08.04 Availability of Laparoscopic Surgery in Mexico: A Nationwide Retrospective Analysis

M. Bryce Alberti1,2, L. Nunes Campos1,3, D. D. Del Valle1, S. K. Hill1, M. Zaigham1,4, S. Juran1,5, G. Anderson1,6,9, T. Uribe Leitz1,6,7,8  1Harvard Medical School, Program In Global Surgery And Social Change, Boston, MA, USA 2Universidad Peruana Cayetano Heredia, Faculty Of Medicne, Lima, OUTSIDE U.S AND CANADA, Peru 3Universidade de Pernambuco, Faculty Of Medical Sciences, Recife, OUTSIDE U.S AND CANADA, Brazil 4Lund University, Obstetrics And Gynecology Institution Of Clinical Sciences Lund, Lund, OUTSIDE U.S AND CANADA, Sweden 5United Nations Population Fund, Regional Office Latin America And The Caribbean, Panama City, OUTSIDE U.S AND CANADA, Panama 6Brigham And Women’s Hospital, Center For Surgery And Public Health, Boston, MA, USA 7Brigham And Women’s Hospital, Department Of Plastic Surgery, Boston, MA, USA 8Technical University Munich, Epidemiology, Department Of Sport And Health Sciences, Munich, OUTSIDE U.S AND CANADA, Germany 9Brigham And Women’s Hospital, Department Of Surgery, Boston, MA, USA

Introduction: A significant innovation in surgery has been the development of laparoscopic techniques, improving pain management, length of hospitalization, and costs compared to open techniques.
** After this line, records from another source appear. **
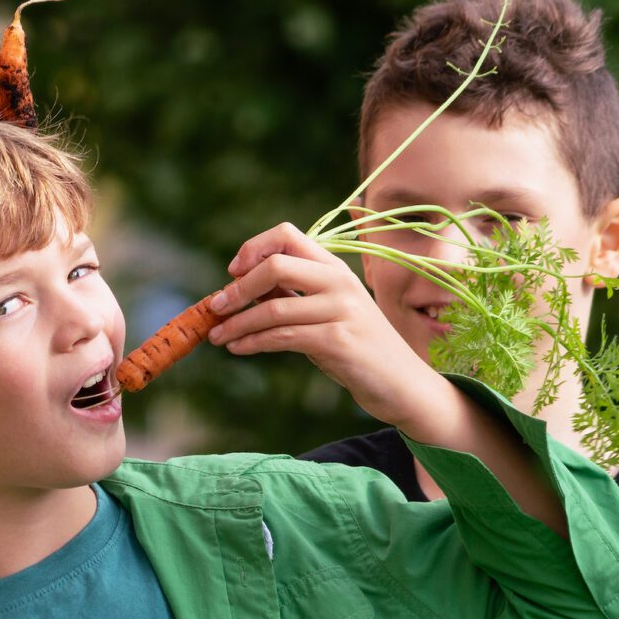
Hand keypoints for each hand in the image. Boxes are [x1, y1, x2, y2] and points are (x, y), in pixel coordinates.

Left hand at [207, 223, 449, 430]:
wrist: (402, 384)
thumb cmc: (358, 347)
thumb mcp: (327, 311)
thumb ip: (293, 293)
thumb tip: (241, 284)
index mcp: (334, 268)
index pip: (288, 234)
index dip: (254, 248)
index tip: (233, 271)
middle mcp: (340, 282)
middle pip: (276, 265)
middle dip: (238, 288)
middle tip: (215, 307)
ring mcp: (342, 311)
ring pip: (273, 307)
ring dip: (237, 323)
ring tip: (216, 336)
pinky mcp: (338, 341)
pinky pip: (282, 337)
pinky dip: (252, 342)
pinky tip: (238, 348)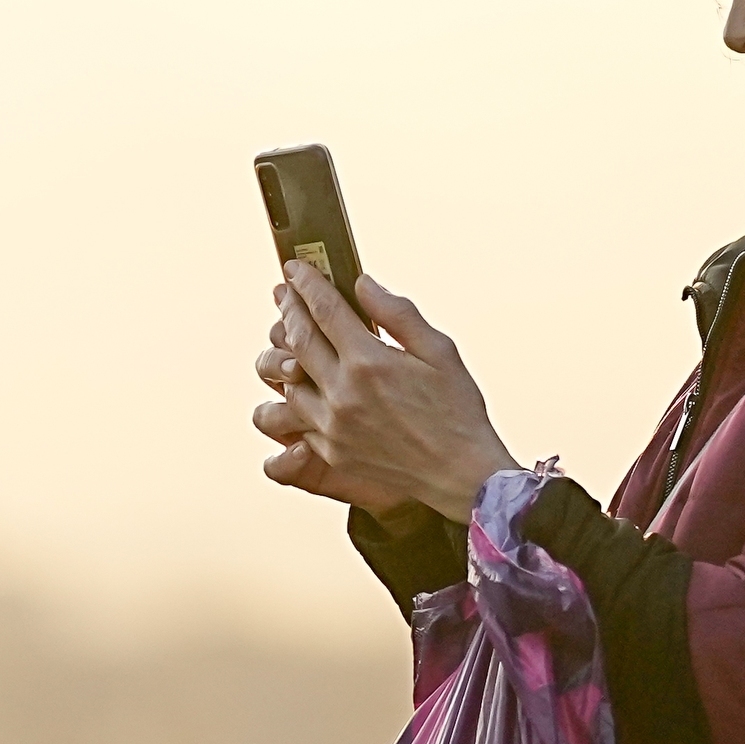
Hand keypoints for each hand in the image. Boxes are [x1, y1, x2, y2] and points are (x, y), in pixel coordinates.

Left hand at [254, 265, 519, 519]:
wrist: (462, 475)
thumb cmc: (457, 411)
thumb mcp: (439, 351)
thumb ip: (397, 314)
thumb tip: (363, 284)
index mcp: (369, 363)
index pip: (323, 310)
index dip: (306, 283)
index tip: (295, 268)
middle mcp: (343, 393)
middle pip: (298, 340)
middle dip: (288, 310)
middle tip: (283, 293)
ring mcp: (332, 427)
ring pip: (288, 381)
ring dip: (285, 354)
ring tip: (288, 337)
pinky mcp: (331, 452)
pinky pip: (299, 418)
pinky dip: (296, 396)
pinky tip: (302, 383)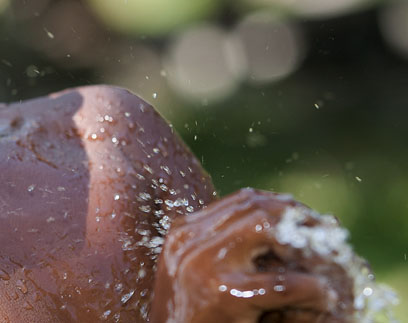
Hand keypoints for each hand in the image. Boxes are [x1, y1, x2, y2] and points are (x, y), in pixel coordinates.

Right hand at [149, 188, 352, 322]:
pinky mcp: (226, 295)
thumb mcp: (197, 275)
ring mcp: (206, 265)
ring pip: (267, 229)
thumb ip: (223, 250)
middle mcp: (190, 241)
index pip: (243, 201)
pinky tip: (324, 298)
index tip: (309, 222)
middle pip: (256, 207)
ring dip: (305, 244)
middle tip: (329, 236)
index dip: (283, 207)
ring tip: (328, 261)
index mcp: (183, 234)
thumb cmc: (194, 319)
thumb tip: (278, 228)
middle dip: (298, 219)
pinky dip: (312, 289)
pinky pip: (284, 284)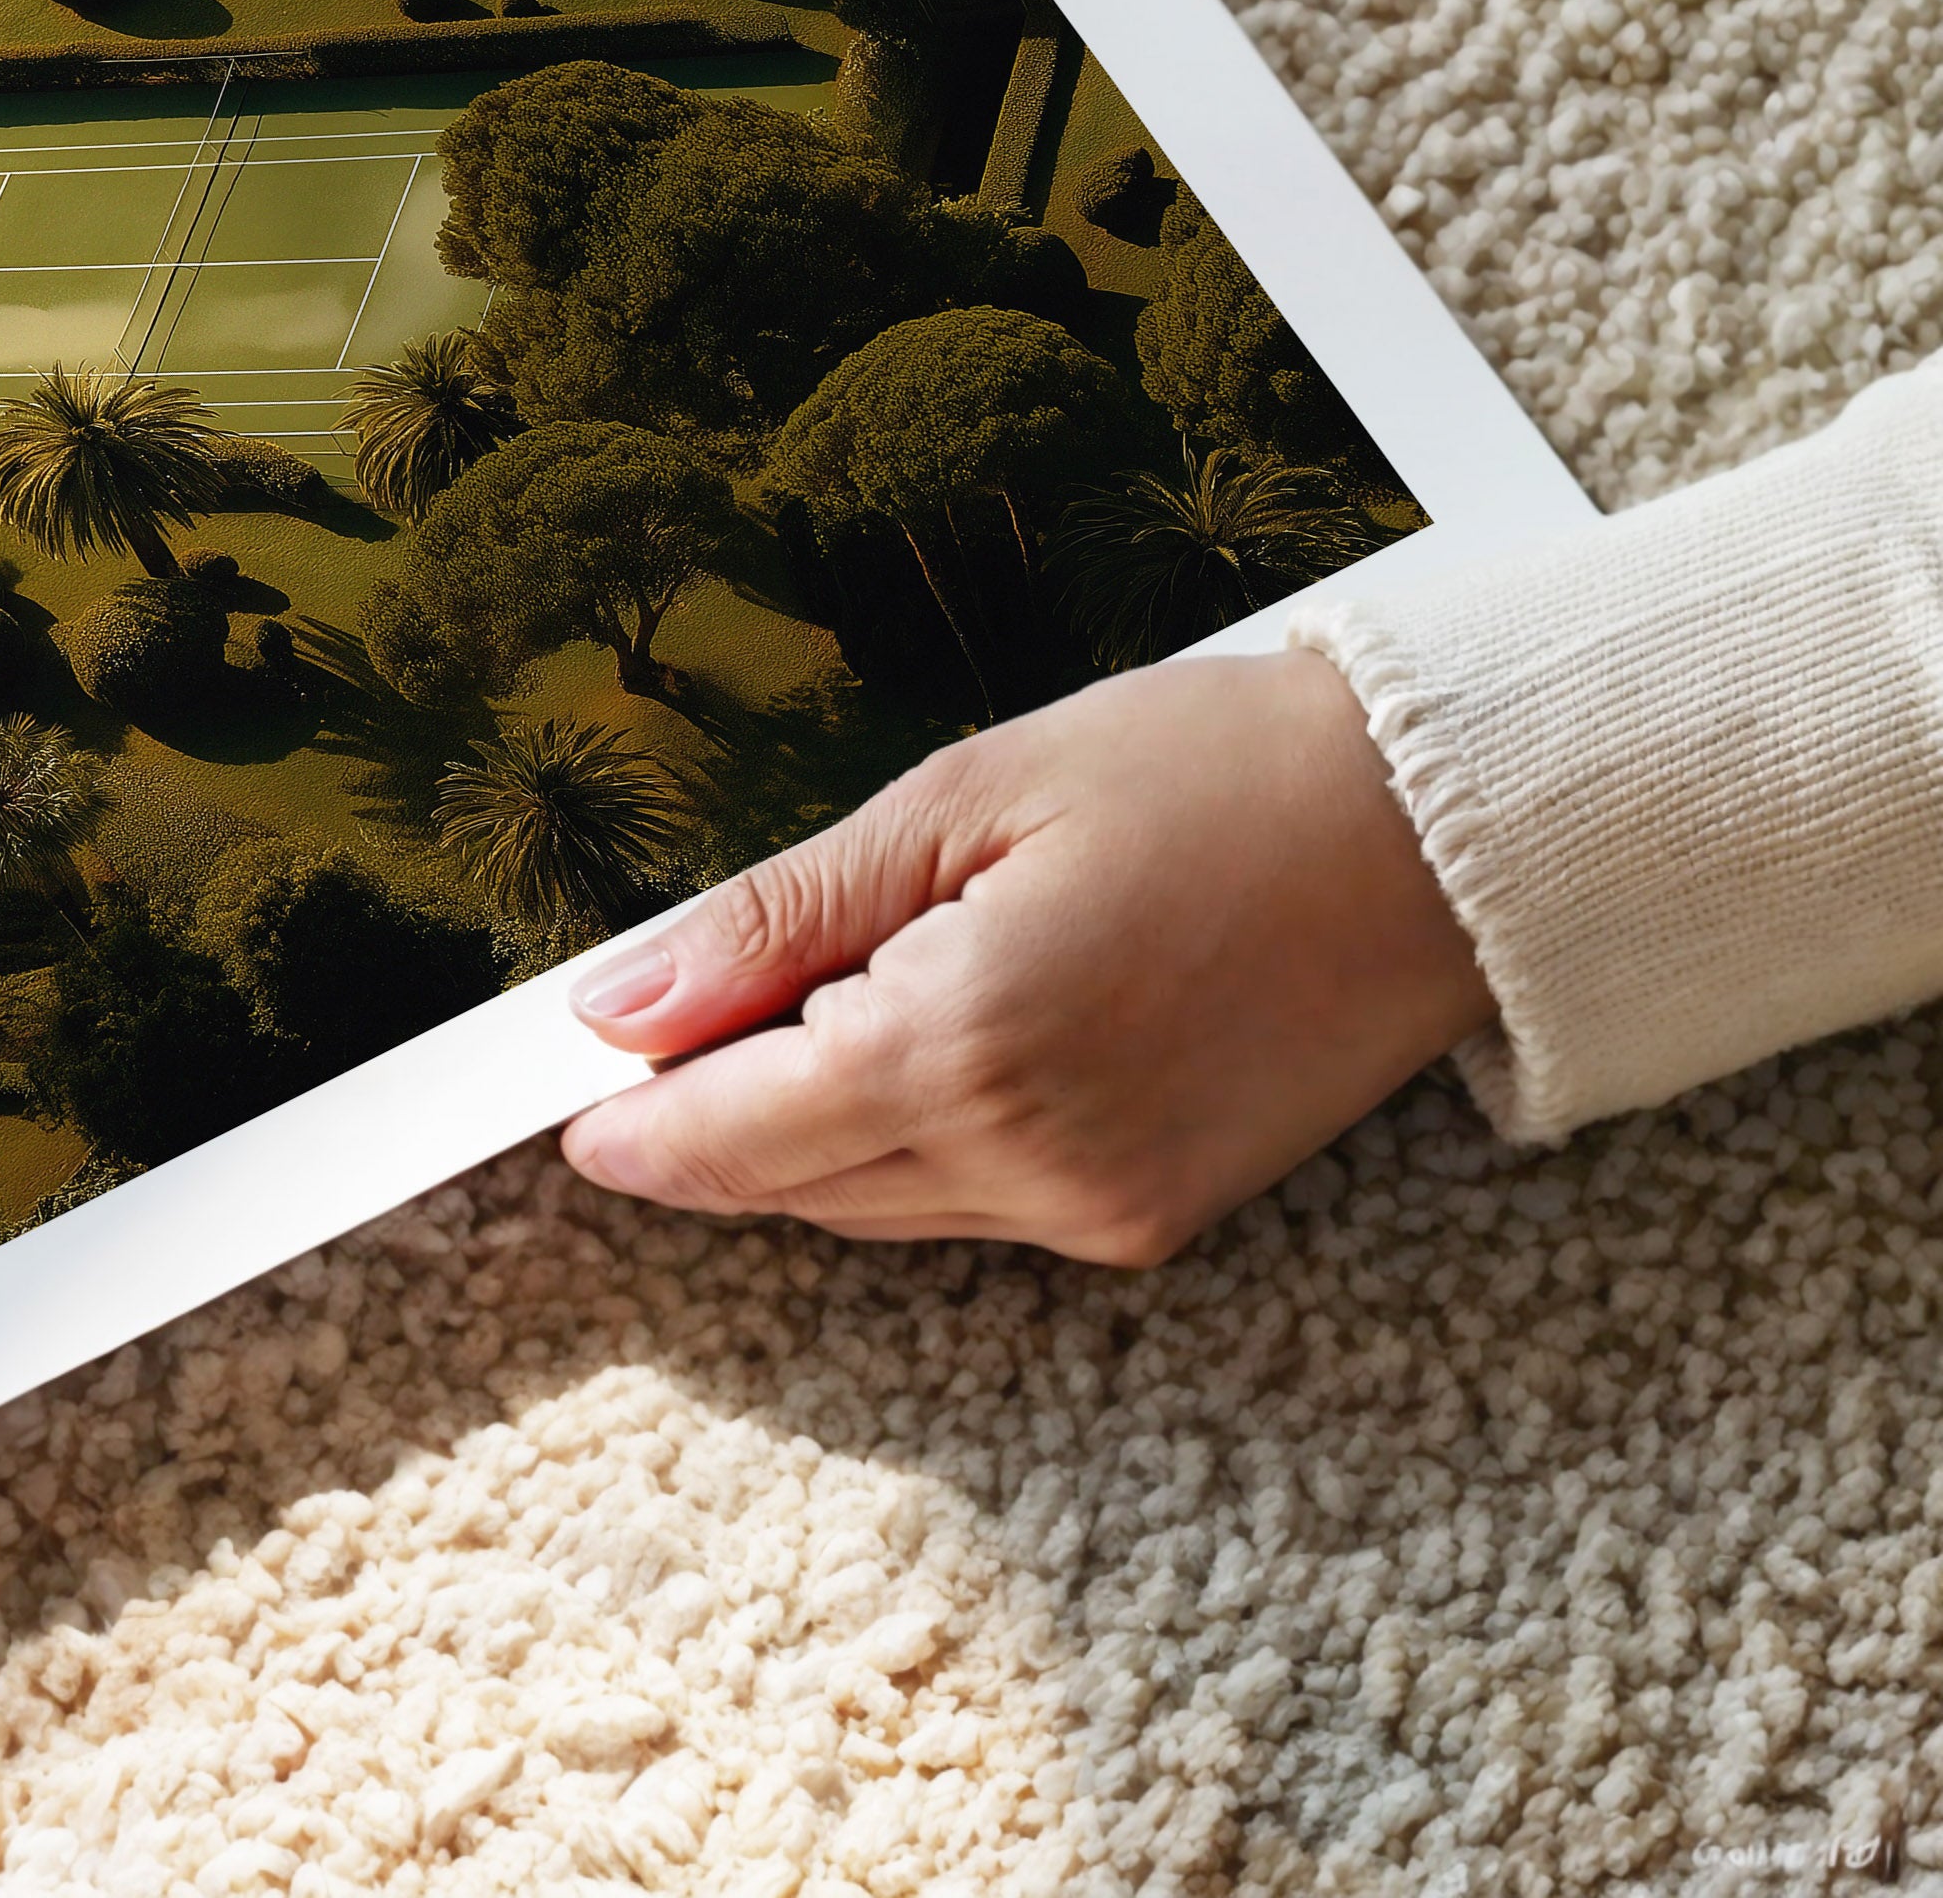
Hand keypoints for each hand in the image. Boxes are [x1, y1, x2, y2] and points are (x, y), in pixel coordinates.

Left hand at [558, 649, 1492, 1263]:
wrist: (1432, 836)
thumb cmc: (1201, 773)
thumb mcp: (957, 800)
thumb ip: (777, 919)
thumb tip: (617, 1003)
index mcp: (966, 1048)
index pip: (734, 1133)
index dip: (636, 1123)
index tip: (562, 1107)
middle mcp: (1033, 1164)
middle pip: (794, 1183)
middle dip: (707, 1120)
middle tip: (650, 1035)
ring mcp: (1103, 1211)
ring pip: (875, 1206)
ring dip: (803, 1132)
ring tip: (777, 1016)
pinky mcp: (1154, 1221)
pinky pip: (970, 1208)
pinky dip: (906, 1143)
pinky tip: (901, 1042)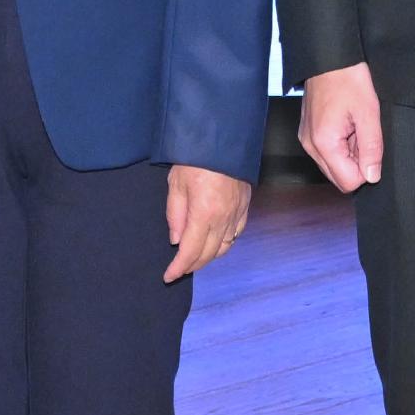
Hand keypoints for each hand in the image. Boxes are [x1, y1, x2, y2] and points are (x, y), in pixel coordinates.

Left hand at [162, 165, 252, 281]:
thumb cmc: (196, 157)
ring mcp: (237, 213)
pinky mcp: (245, 206)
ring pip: (225, 247)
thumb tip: (176, 240)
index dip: (179, 268)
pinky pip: (236, 234)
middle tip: (179, 270)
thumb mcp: (176, 184)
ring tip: (195, 260)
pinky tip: (216, 244)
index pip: (190, 251)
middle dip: (192, 265)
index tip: (169, 276)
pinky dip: (225, 244)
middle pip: (209, 254)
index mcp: (204, 214)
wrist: (223, 137)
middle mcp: (224, 218)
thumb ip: (175, 215)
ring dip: (209, 258)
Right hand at [299, 62, 385, 192]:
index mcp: (324, 143)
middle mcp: (310, 146)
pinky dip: (340, 144)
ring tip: (354, 125)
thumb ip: (371, 149)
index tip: (370, 146)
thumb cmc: (348, 79)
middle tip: (362, 134)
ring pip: (333, 165)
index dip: (366, 170)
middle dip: (356, 162)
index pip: (348, 182)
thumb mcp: (369, 114)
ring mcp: (307, 139)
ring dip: (349, 152)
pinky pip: (327, 152)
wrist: (328, 57)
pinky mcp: (308, 133)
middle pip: (338, 177)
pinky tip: (346, 123)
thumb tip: (372, 176)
Unfortunately, laparoscopic surgery is primarily available and reported in high-income countries. This study sought to examine the access to laparoscopic surgery in Mexican public hospitals across three common laparoscopic procedures.

 

Methods: We conducted a retrospective nationwide analysis of surgical procedures performed in Mexican public hospitals in 2021 using open data from the National Ministry of Health. We queried laparoscopic and open procedures using the International Classification of Diseases (ICD-9) Procedure Codes for cholecystectomy, appendectomy, and inguinal hernia repair cases. Procedures not identified as laparoscopic were assumed to be open and confirmed by matching their ICD-9 codes with ICD-10-PCS. Robotic techniques were excluded. Data from the Mexican Institute of Statistics and Geography were used to determine the municipalities' average altitude and population density. We considered municipalities as urban when composed of >2,500 inhabitants, and high-altitude if located at >1,500 meters above sea level (masl). 

 

Results: Of 1,085,846 operations reported, 97,234 met inclusion criteria. These data were obtained from 676 hospitals across 538 municipalities. Hospitals had a median of 91 beds (IQR 47-189). All municipalities were urban and 54.3% (52,844/97,227) of the total surgeries were done in high-altitude settings. Laparoscopic procedures represented 16.5% of the total surgeries performed (16,061/97,234) (binomial test, 95% CI: 0.1628-0.1675; p<0.00001). Cholecystectomies (32%, 13,560/42,317) were more frequently performed laparoscopically, compared to appendectomies [5.5%, 2,298/41,174 (p<0.001, ANOVA)], and inguinal hernia repairs [1.4%, 203/13,743 (p<0.001, ANOVA)]. Municipalities located at an average of >1,500 masl had a greater proportion of laparoscopic procedures (19%, 10,125/52,844) compared to the ones located below this threshold [13%, 5,936/44,383 (p<0.001, ANOVA)]. Considering population density per municipality, those above the 75th percentile had more laparoscopic procedures (25%, 6,153/24,033) than those between the 25th and 75th percentiles [12%;5,917/48,983 (p<0.001)] and below the 25th percentile [(16%, 3,991/24,218 (p<0.001)]. 

Conclusions:  Open surgical approach is the national standard of care in Mexico’s public hospitals. Laparoscopic techniques are more commonly used during cholecystectomies and in highly populated urban areas. Access to laparoscopic surgery remains unavailable in rural areas.